Odcházení heeft met zijn vijf aktes een traditionele
klassieke opbouw; in een noot maakt de
auteur duidelijk dat er passages van Tsjechovs
Kersentuin en Shakespeares King Lear in zijn
verwerkt. In een gesprek zei Havel dat hij ook
citaten uit zijn eigen stukken en onder andere
uit stukken van Beckett heeft ingevoegd. Hij
vond dit leuk om te doen, vooral omdat alleen
experts ze zouden herkennen. Alle aktes spelen
in de kersentuin die zich voor een villa bevindt.
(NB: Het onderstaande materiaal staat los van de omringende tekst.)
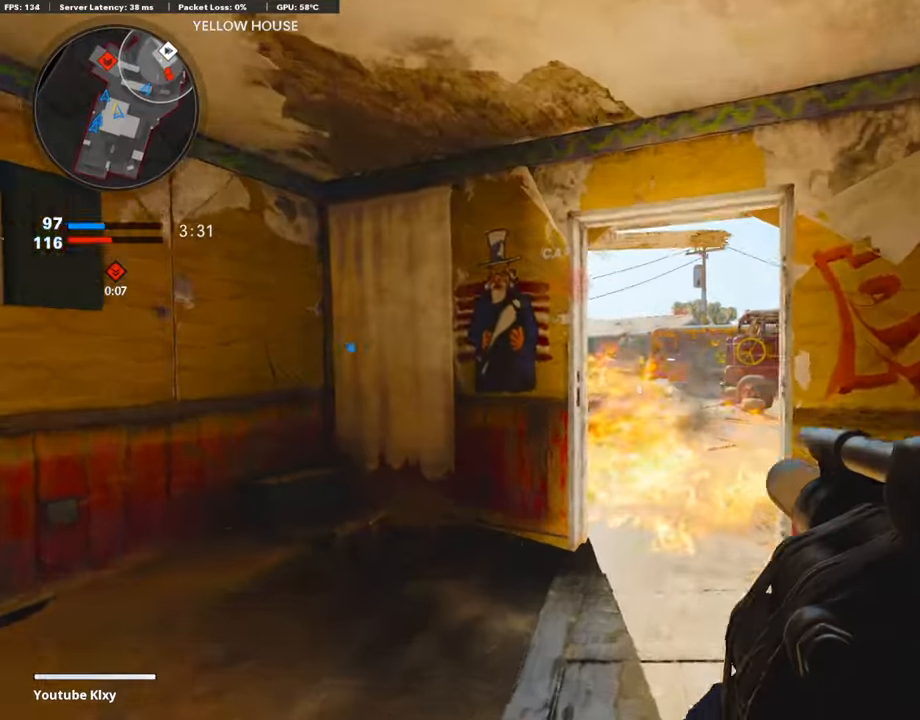
{"buttons": ["CROSS"], "left_stick": "up", "right_stick": "right", "events": [[118, "L3", "up"], [220, "right_stick", "right"], [490, "CROSS", "down"]]}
De kersentuin is duidelijk een verwijzing naar
Tsjechov, maar heeft ook een autobiografische
component. Op het presidentiële buitenverblijf,
Lány, ontving Havel vaak journalisten uit het
buitenland.
Het thema van het stuk is het moeizame loslaten
van zijn ambt en het vertrek van de machthebber,
de scheidende kanselier Rieger. Samen
met zijn moeder, zijn jongste dochter, vriendin,
een tuinman, een bediende, medewerkers en ‘adviseurs
van adviseurs’ woont hij in de villa. Hij
heeft hier zijn hele ambtsperiode gewoond en wil
er blijven. Eerst mag dat, maar uiteindelijk moet
hij met zijn familie vertrekken. Journalisten met
de Engelse namen Bob en Dick bezoeken de kanselier
een aantal keren. Zij laten vallen dat hij
misschien het huis moet verlaten en maken een serie smeuïge verhalen over zijn vertrek. Zijn opvolger,
Vlastík Klein (!), belichaamt de typisch
Oost-Europese materialistische wereld van de
jaren negentig (het gerucht gaat, dat hiervoor
Havels politieke tegenstander, de huidige president
van Tsjechië Václav Klaus, model stond).
Eerst staat hij vriendschappelijk toe dat Rieger
in het huis blijft wonen, vervolgens koopt hij het
zelf en ontvouwt hij zijn plannen om het later
in een winkel-mall, compleet met bordeel, om
te vormen. Het geluid van het kappen van de
kersenbomen symboliseert aan het eind van het
stuk, net als bij Tsjechovs Kersentuin, de komst
van de nieuwe machthebber en een afsluiting
van de oude wereld.
De taal die de machthebbers en hun tijdloze
medewerkers met elkaar spreken bestaat uit een
modern jargon van clichés (netwerken, denktanks,
et cetera) en mediataal. Dit gebruik van
holle frases die van het ene personage naar het
andere overgaan, is een herkenbaar verschijnsel
uit Havels vroegere stukken en heeft hun
tragikomische en absurde effect nog steeds niet
verloren. Sterker nog, het wordt voor de westerse
lezer ook steeds herkenbaarder, omdat het
nu niet meer aan een typische communistische
wereld is gekoppeld.
Het gezin van de president blijkt in deze
barre tijd ook niet wat het was, en hijzelf al
evenmin. De oudste dochter, die aanbiedt
dat hij en zijn moeder altijd bij haar en haar
man welkom zijn, mocht de familie het huis
uit moeten, krabbelt aan het eind van het stuk
terug. De jongste dochter, wier leven met haar
digitale apparaten de president ten ene male
ontgaat, blijkt onverwacht iets zorgzamer dan
de oudste. Rieger zelf knoopt een relatie aan
met een opportunistische jonge sociologe die
een scriptie over hem schrijft, al zijn toespraken
gelezen heeft en hem zijn boek wil laten
signeren. De vriendin van de kanselier, Irena,
geeft eindeloos gedetailleerde opdrachten aan
de bediendes, bijvoorbeeld hoe de aardappelen
geschild moeten worden, waarschijnlijk
om haar belangrijke positie te benadrukken.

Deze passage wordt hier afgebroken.